I will leave you with this sobering fact: 60% of bankruptcies filed are by people under the age of 30. (source) I'd say that's proof enough it's time to start acting our wage.



Lane R said...

I haven't actually read any of Dave Ramsey's books, but I love that he is making people more aware of their finances. I would say we have pretty good control over our's we own everything we have outright, except for our house. I honestly don't understand how people can live burdened with all of that debt. Thankful to my parents for raising me to live within my means.
I definitely do not want to be normal!

Neely said...

I do not want to be normal :)

Domesticated-Bliss said...

You are so totally my financial role model. I need to read this book!

Lindsey @ Running Down A Dream said...

You and Dave are my financial inspirations :) FANTASTIC posts!

Kari said...

I always love your budgeting posts! I haven't read Dave Ramsay's books, but I've read several by Suze Orman, which I loved. I live in a financially responsible way, and I agree with you--I definitely don't want to be 'normal'!

Wiz said...

I love me some Dave! And I totally agree! I am a big believer in living within your means. I got married young and my husband and I racked up some debt (no credit cards) but cars and I had some student loans. We paid it all off before we had kids and havent looked back. There is no better feeling than going into that car dealership and telling them you have cash. Not only do you save in interest, but you always get a better deal! (And without all the debt payments, its much easier to afford that $500 handbag...with cash of course!)

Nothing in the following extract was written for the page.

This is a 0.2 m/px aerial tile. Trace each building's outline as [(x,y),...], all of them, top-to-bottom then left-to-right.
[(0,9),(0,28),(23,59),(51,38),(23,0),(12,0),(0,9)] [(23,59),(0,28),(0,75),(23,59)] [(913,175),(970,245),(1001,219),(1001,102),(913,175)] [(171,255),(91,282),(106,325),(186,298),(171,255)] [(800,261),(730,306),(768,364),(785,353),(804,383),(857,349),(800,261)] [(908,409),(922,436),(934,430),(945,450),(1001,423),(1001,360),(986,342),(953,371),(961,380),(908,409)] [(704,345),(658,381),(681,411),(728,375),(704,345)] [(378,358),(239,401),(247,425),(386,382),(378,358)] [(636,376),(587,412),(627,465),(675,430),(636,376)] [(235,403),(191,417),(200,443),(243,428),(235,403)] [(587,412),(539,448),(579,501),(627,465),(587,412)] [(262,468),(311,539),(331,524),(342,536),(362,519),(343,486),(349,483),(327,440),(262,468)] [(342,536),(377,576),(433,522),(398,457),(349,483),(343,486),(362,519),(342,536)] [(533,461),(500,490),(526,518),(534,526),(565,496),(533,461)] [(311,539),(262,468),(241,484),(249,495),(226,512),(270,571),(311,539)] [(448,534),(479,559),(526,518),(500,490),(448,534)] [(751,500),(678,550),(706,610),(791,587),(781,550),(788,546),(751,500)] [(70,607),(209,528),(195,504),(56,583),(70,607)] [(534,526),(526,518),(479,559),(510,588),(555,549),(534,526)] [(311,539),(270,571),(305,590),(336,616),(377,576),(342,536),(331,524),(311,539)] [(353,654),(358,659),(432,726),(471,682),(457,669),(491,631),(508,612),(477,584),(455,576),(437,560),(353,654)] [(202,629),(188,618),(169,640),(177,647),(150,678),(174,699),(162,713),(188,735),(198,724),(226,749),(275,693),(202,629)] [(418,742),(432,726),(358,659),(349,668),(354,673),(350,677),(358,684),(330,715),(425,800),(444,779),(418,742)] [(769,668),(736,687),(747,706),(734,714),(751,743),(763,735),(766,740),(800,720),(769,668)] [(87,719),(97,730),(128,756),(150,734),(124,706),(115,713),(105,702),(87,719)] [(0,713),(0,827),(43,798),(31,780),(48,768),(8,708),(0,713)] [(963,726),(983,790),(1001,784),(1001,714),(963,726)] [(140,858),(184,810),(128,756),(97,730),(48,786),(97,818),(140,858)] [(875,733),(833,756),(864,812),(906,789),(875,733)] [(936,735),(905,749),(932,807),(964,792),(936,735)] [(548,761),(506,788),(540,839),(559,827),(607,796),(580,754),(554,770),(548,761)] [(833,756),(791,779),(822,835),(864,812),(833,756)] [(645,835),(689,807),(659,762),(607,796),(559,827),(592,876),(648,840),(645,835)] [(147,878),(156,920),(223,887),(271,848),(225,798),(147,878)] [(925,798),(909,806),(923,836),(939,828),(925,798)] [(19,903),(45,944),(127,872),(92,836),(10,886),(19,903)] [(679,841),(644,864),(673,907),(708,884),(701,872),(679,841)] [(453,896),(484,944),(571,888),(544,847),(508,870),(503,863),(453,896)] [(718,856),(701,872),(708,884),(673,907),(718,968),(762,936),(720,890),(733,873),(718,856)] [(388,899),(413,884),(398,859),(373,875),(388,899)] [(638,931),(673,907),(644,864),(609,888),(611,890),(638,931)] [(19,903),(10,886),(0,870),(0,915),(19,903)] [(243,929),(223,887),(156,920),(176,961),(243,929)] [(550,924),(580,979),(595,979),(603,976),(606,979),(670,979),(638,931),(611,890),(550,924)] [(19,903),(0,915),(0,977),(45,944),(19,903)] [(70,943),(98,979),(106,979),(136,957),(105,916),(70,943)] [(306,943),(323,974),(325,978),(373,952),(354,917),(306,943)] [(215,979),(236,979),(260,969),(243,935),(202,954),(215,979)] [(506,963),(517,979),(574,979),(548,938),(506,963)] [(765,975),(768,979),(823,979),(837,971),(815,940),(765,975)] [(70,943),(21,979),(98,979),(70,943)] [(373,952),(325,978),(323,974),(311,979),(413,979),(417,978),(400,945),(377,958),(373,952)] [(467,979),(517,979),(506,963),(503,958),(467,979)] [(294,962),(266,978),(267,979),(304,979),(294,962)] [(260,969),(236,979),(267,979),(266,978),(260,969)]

Although I dont agree with everything Dave says (I still have credit cards but pay them off every month), I still think that he has a great plan for any income and any person!

Lydia - Running Wild(er) said...

Loved this and you certainly are an inspiration. I love Dave and have been working on a few of his first steps for awhile now. I am def someone who has learned the hard way about not living your wage! Tough lesson to learn but valuable in the end.